Amphibian Populations Concern Scientists
Published 12:00 am Monday, December 26, 2005
ST. LOUIS – Missouri and Illinois conservationists are seeing troubling signs in amphibian populations, mirroring problems seen elsewhere in the world.
Jeff Briggler, an amphibian specialist at the Missouri Department of Conservation, wasn’t expecting good news when he swabbed slime off a 2-foot-long hellbender salamander in the Ozarks last year. An analysis by technicians showed some of the state’s hellbenders were infected by a fungus that has wiped out entire frog populations elsewhere.
Scientists have known for some time that endangered hellbender populations in the Ozarks have been shrinking. One reason is lost habitat; fungus may be another, they told the St. Louis Post-Dispatch in Thursday’s edition.
“We need to understand why we are losing species in Panama, Asia, my own backyard in Illinois, and across the river in Missouri,” said Karen Lips, a zoologist at Southern Illinois University in Carbondale. “This is not just a problem of global amphibian decline. It is a problem of global amphibian extinction.”
The World Conservation Union proposed a global plan that would curb amphibian decline three weeks ago. Divided into sections based on the top 11 amphibian plagues, such as climate change and infectious disease, the plan sets guidelines for conservation in different parts of the world. The five-year initiative has a price tag of more than $400 million.
Almost one-third of the world’s 6,000 amphibian species are on the brink of extinction. But just 12 percent of all bird species and 23 percent of all mammal species are threatened.
Scientists are finding many reasons for the decline of amphibians: habitat destruction, pollution from pesticides and herbicides, and the proliferation of exotic species that can lead to the decline of native species.
But amphibian populations are also declining in areas that do not have those problems.
One emerging infectious disease is caused by the very same fungus, called chytrid (pronounced “kit-rid”), that Briggler found on hellbenders. Scientists confirm that the fungus has led to the demise of amphibian populations in the Americas, the Caribbean and Australia.

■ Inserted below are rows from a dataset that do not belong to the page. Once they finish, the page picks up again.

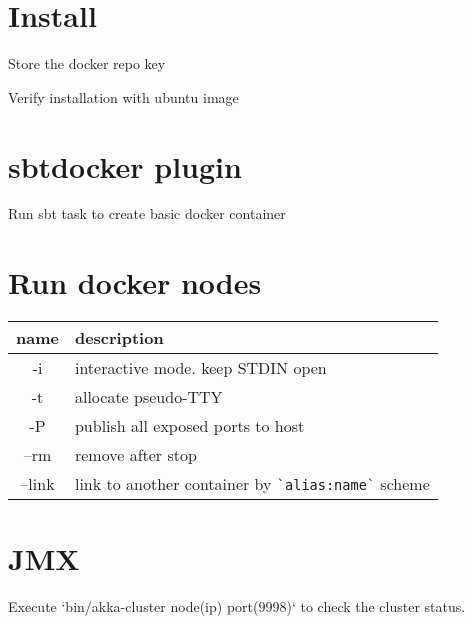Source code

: \section*{Install}
Store the docker repo key


Verify installation with ubuntu image

\section*{sbt\-docker plugin}

Run sbt task to create basic docker container

\section*{Run docker nodes}

\begin{tabular}{|c|l|}
\hline
name & description\\ \hline
-i & interactive mode. keep STDIN open\\
-t & allocate pseudo-TTY\\
-P & publish all exposed ports to host\\
--rm & remove after stop\\
--link & link to another container by \lstinline|`alias:name`| scheme\\
\hline
\end{tabular}

\section*{JMX}

Execute `bin/akka-cluster node(ip) port(9998)` to check the cluster status.

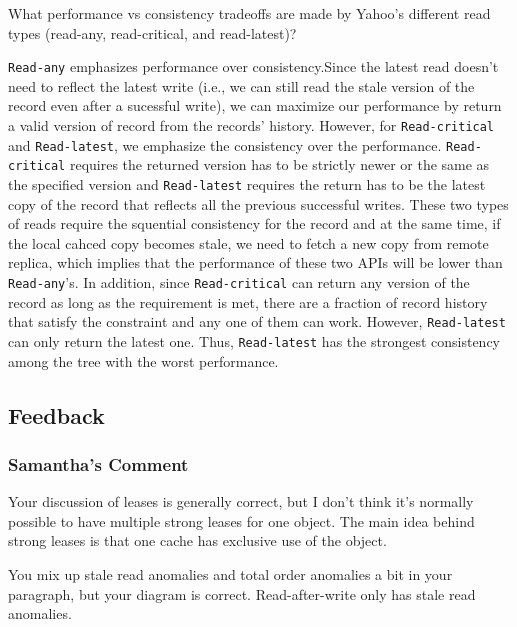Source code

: \begin{QandA}
   \item What performance vs consistency tradeoffs are made by Yahoo's different read types (read-any, read-critical, and read-latest)?
         \begin{answered}
    	 \texttt{Read-any} emphasizes performance over consistency.Since the latest read doesn't need to reflect the latest write (i.e.,
    	 we can still read the stale version of the record even after a sucessful write), we can maximize our performance by return a valid
    	 version of record from the records' history. However, for \texttt{Read-critical} and \texttt{Read-latest}, we emphasize the consistency
    	 over the performance. \texttt{Read-critical} requires the returned version has to be strictly newer or the same as the specified version
    	 and \texttt{Read-latest} requires the return has to be the latest copy of the record that reflects all the previous successful writes.
    	 These two types of reads require the squential consistency for the record and at the same time, if the local cahced copy becomes stale,
    	 we need to fetch a new copy from remote replica, which implies that the performance of these two APIs will be lower than \texttt{Read-any}'s. In addition, since \texttt{Read-critical} can return any version of the record as long as the requirement is met, there
    	 are a fraction of record history that satisfy the constraint and any one of them can work. However, \texttt{Read-latest} can only return
    	 the latest one. Thus, \texttt{Read-latest} has the strongest consistency among the tree with the worst performance.
         \end{answered}
\end{QandA}

\subsection{Feedback}

\subsubsection{Samantha's Comment}
Your discussion of leases is generally correct, but I don't think it's normally possible to have multiple strong leases for one object. The main idea behind strong leases is that one cache has exclusive use of the object.

You mix up stale read anomalies and total order anomalies a bit in your paragraph, but your diagram is correct. Read-after-write only has stale read anomalies.


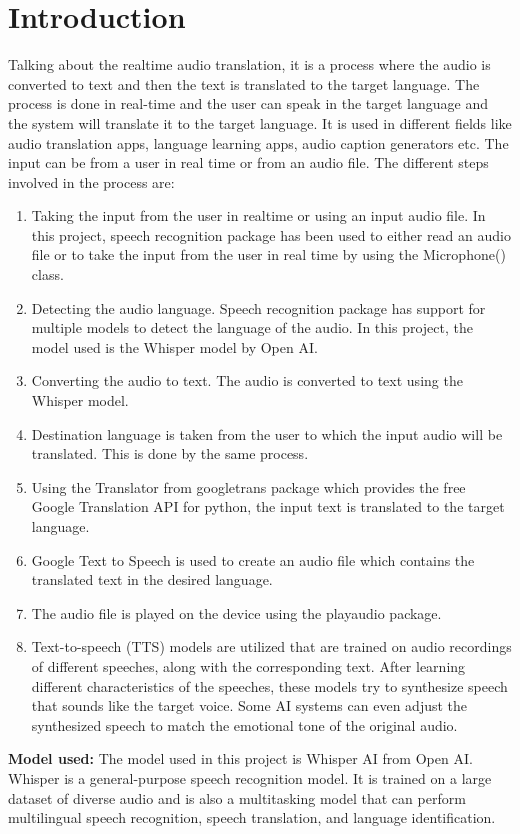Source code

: \documentclass[12px, a4paper]{article}
\begin{document}
\section{Introduction}
Talking about the realtime audio translation, it is a process where the audio is converted to text and then the text is translated to the target language. The process is done in real-time and the user can speak in the target language and the system will translate it to the target language. It is used in different fields like audio translation apps, language learning apps, audio caption generators etc. The input can be from a user in real time or from an audio file. The different steps involved in the process are:
\begin{enumerate}
    \item Taking the input from the user in realtime or using an input audio file. In this project, speech recognition package has been used to either read an audio file or to take the input from the user in real time by using the Microphone() class.
    \item Detecting the audio language. Speech recognition package has support for multiple models to detect the language of the audio. In this project, the model used is the Whisper model by Open AI.
    \item Converting the audio to text. The audio is converted to text using the Whisper model.
    \item Destination language is taken from the user to which the input audio will be translated. This is done by the same process.
    \item Using the Translator from googletrans package which provides the free Google Translation API for python, the input text is translated to the target language.
    \item Google Text to Speech is used to create an audio file which contains the translated text in the desired language.
    \item The audio file is played on the device using the playaudio package.
    \item  Text-to-speech (TTS) models are utilized that are trained on audio recordings of different speeches, along with the corresponding text. After learning different characteristics of the speeches, these models try to synthesize speech that sounds like the target voice. Some AI systems can even adjust the synthesized speech to match the emotional tone of the original audio.
    
\end{enumerate}
\textbf{Model used:}
The model used in this project is Whisper AI from Open AI. Whisper is a general-purpose speech recognition model. It is trained on a large dataset of diverse audio and is also a multitasking model that can perform multilingual speech recognition, speech translation, and language identification.
\end{document}
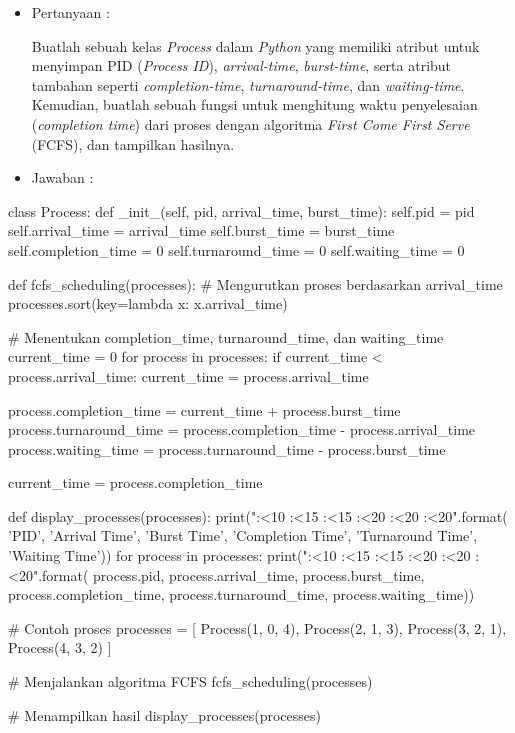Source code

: \documentclass[12pt]{article}
\begin{document}
\begin{itemize}
    \item Pertanyaan :

    Buatlah sebuah kelas \textit{Process} dalam \textit{Python} yang memiliki atribut untuk menyimpan PID (\textit{Process ID}), \textit{arrival-time}, \textit{burst-time}, serta atribut tambahan seperti \textit{completion-time}, \textit{turnaround-time}, dan \textit{waiting-time}. Kemudian, buatlah sebuah fungsi untuk menghitung waktu penyelesaian (\textit{completion time}) dari proses dengan algoritma \textit{First Come First Serve} (FCFS), dan tampilkan hasilnya.
\end{itemize}
\begin{itemize}
 \item Jawaban :
\end{itemize}
\begin{python}
class Process:
def _init_(self, pid, arrival_time, burst_time):
        self.pid = pid
        self.arrival_time = arrival_time
        self.burst_time = burst_time
        self.completion_time = 0
        self.turnaround_time = 0
        self.waiting_time = 0

    def fcfs_scheduling(processes):
    # Mengurutkan proses berdasarkan arrival_time
    processes.sort(key=lambda x: x.arrival_time)
    
    # Menentukan completion_time, turnaround_time, dan waiting_time
    current_time = 0
    for process in processes:
        if current_time < process.arrival_time:
            current_time = process.arrival_time
        
        process.completion_time = current_time + process.burst_time
        process.turnaround_time = process.completion_time - process.arrival_time
        process.waiting_time = process.turnaround_time - process.burst_time
        
        current_time = process.completion_time

def display_processes(processes):
    print("{:<10} {:<15} {:<15} {:<20} {:<20} {:<20}".format(
        'PID', 'Arrival Time', 'Burst Time', 'Completion Time', 'Turnaround Time', 'Waiting Time'))
    for process in processes:
        print("{:<10} {:<15} {:<15} {:<20} {:<20} {:<20}".format(
            process.pid, process.arrival_time, process.burst_time, process.completion_time, process.turnaround_time, process.waiting_time))

# Contoh proses
processes = [
    Process(1, 0, 4),
    Process(2, 1, 3),
    Process(3, 2, 1),
    Process(4, 3, 2)
]

# Menjalankan algoritma FCFS
fcfs_scheduling(processes)

# Menampilkan hasil
display_processes(processes) 
\end{python}
\end{document}
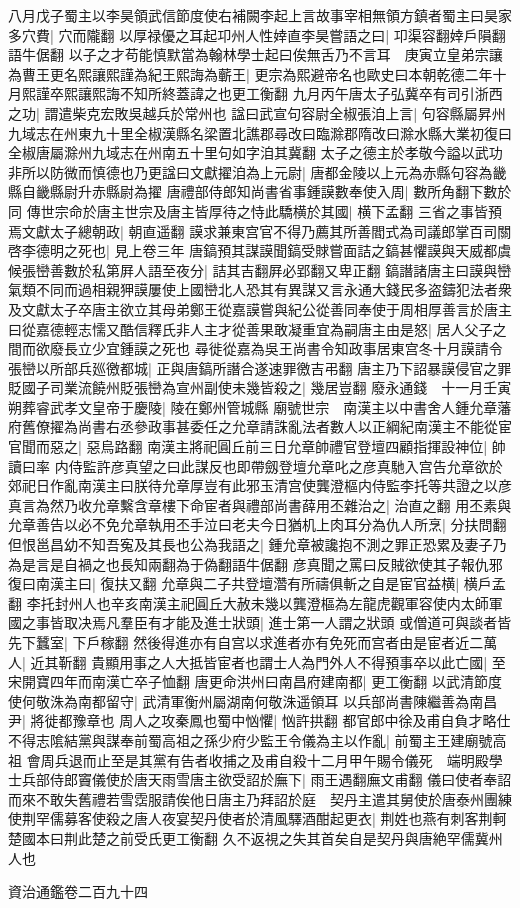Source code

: 八月戊子蜀主以李昊領武信節度使右補闕李起上言故事宰相無領方鎮者蜀主曰昊家多穴費|{
	穴而隴翻}
以厚禄優之耳起卭州人性婞直李昊嘗語之曰|{
	卭渠容翻婞戶隕翻語牛倨翻}
以子之才苟能慎默當為翰林學士起曰俟無舌乃不言耳　庚寅立皇弟宗讓為曹王更名熙讓熙謹為紀王熙誨為蘄王|{
	更宗為熙避帝名也歐史曰本朝乾德二年十月熙謹卒熙讓熙誨不知所終蓋諱之也更工衡翻}
九月丙午唐太子弘冀卒有司引浙西之功|{
	謂遣柴克宏敗吳越兵於常州也}
諡曰武宣句容尉全椒張洎上言|{
	句容縣屬昇州九域志在州東九十里全椒漢縣名梁置北譙郡尋改曰臨滁郡隋改曰滁水縣大業初復曰全椒唐屬滁州九域志在州南五十里句如字洎其冀翻}
太子之德主於孝敬今謚以武功非所以防微而慎德也乃更諡曰文獻擢洎為上元尉|{
	唐都金陵以上元為赤縣句容為畿縣自畿縣尉升赤縣尉為擢}
唐禮部侍郎知尚書省事鍾謨數奉使入周|{
	數所角翻下數於同}
傳世宗命於唐主世宗及唐主皆厚待之恃此驕横於其國|{
	横下孟翻}
三省之事皆預焉文獻太子總朝政|{
	朝直遥翻}
謨求兼東宫官不得乃薦其所善閻式為司議郎掌百司關啓李德明之死也|{
	見上卷三年}
唐鎬預其謀謨聞鎬受賕嘗面詰之鎬甚懼謨與天威都虞候張巒善數於私第屛人語至夜分|{
	詰其吉翻屛必郢翻又卑正翻}
鎬譖諸唐主曰謨與巒氣類不同而過相親狎謨屢使上國巒北人恐其有異謀又言永通大錢民多盗鑄犯法者衆及文獻太子卒唐主欲立其母弟鄭王從嘉謨嘗與紀公從善同奉使于周相厚善言於唐主曰從嘉德輕志懦又酷信釋氏非人主才從善果敢凝重宜為嗣唐主由是怒|{
	居人父子之間而欲廢長立少宜鍾謨之死也}
尋徙從嘉為吳王尚書令知政事居東宫冬十月謨請令張巒以所部兵廵徼都城|{
	正與唐鎬所譖合遂速罪徼吉弔翻}
唐主乃下詔暴謨侵官之罪貶國子司業流饒州貶張巒為宣州副使未幾皆殺之|{
	幾居豈翻}
廢永通錢　十一月壬寅朔葬睿武孝文皇帝于慶陵|{
	陵在鄭州管城縣}
廟號世宗　南漢主以中書舍人鍾允章藩府舊僚擢為尚書右丞參政事甚委任之允章請誅亂法者數人以正綱紀南漢主不能從宦官聞而惡之|{
	惡烏路翻}
南漢主將祀圓丘前三日允章帥禮官登壇四顧指揮設神位|{
	帥讀曰率}
内侍監許彦真望之曰此謀反也即帶劔登壇允章叱之彦真馳入宫告允章欲於郊祀日作亂南漢主曰朕待允章厚豈有此邪玉清宫使龔澄樞内侍監李托等共證之以彦真言為然乃收允章繫含章樓下命宦者與禮部尚書薛用丕雜治之|{
	治直之翻}
用丕素與允章善告以必不免允章執用丕手泣曰老夫今日猶机上肉耳分為仇人所烹|{
	分扶問翻}
但恨邕昌幼不知吾寃及其長也公為我語之|{
	鍾允章被讒抱不測之罪正恐累及妻子乃為是言是自禍之也長知兩翻為于偽翻語牛倨翻}
彦真聞之罵曰反賊欲使其子報仇邪復曰南漢主曰|{
	復扶又翻}
允章與二子共登壇濳有所禱俱斬之自是宦官益横|{
	横戶孟翻}
李托封州人也辛亥南漢主祀圓丘大赦未幾以龔澄樞為左龍虎觀軍容使内太師軍國之事皆取决焉凡羣臣有才能及進士狀頭|{
	進士第一人謂之狀頭}
或僧道可與談者皆先下蠶室|{
	下戶稼翻}
然後得進亦有自宫以求進者亦有免死而宫者由是宦者近二萬人|{
	近其靳翻}
貴顯用事之人大抵皆宦者也謂士人為門外人不得預事卒以此亡國|{
	至宋開寶四年而南漢亡卒子恤翻}
唐更命洪州曰南昌府建南都|{
	更工衡翻}
以武清節度使何敬洙為南都留守|{
	武清軍衡州屬湖南何敬洙遥領耳}
以兵部尚書陳繼善為南昌尹|{
	將徙都豫章也}
周人之攻秦鳳也蜀中忷懼|{
	忷許拱翻}
都官郎中徐及甫自負才略仕不得志隂結黨與謀奉前蜀高祖之孫少府少監王令儀為主以作亂|{
	前蜀主王建廟號高祖}
會周兵退而止至是其黨有告者收捕之及甫自殺十二月甲午賜令儀死　端明殿學士兵部侍郎竇儀使於唐天雨雪唐主欲受詔於廡下|{
	雨王遇翻廡文甫翻}
儀曰使者奉詔而來不敢失舊禮若雪霑服請俟他日唐主乃拜詔於庭　契丹主遣其舅使於唐泰州團練使荆罕儒募客使殺之唐人夜宴契丹使者於清風驛酒酣起更衣|{
	荆姓也燕有刺客荆軻楚國本曰荆此楚之前受氏更工衡翻}
久不返視之失其首矣自是契丹與唐絶罕儒冀州人也

資治通鑑卷二百九十四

Researchers have more to learn about how the fungus devastates amphibian populations. It may act by infecting the skin with so many fungus cells that the frog, which uses its skin to breathe, essentially suffocates.
A research team from Canada and California examined preserved museum specimens and found that some frogs had been infected in parts of North America since the 1960s. Although the fungus may be the same, the environment has changed. Researchers think that current lethal outbreaks are the result of underlying, predisposing factors.
But fungal infection pales in comparison to threats from habitat loss because of urban development and agriculture in Missouri and Illinois, area herpetologists say.
Harsh winters and hot summers limit the fungus in the Midwest. While many frogs and salamanders safely rest in burrows below ponds in the winter, freezing temperatures kill the fungus.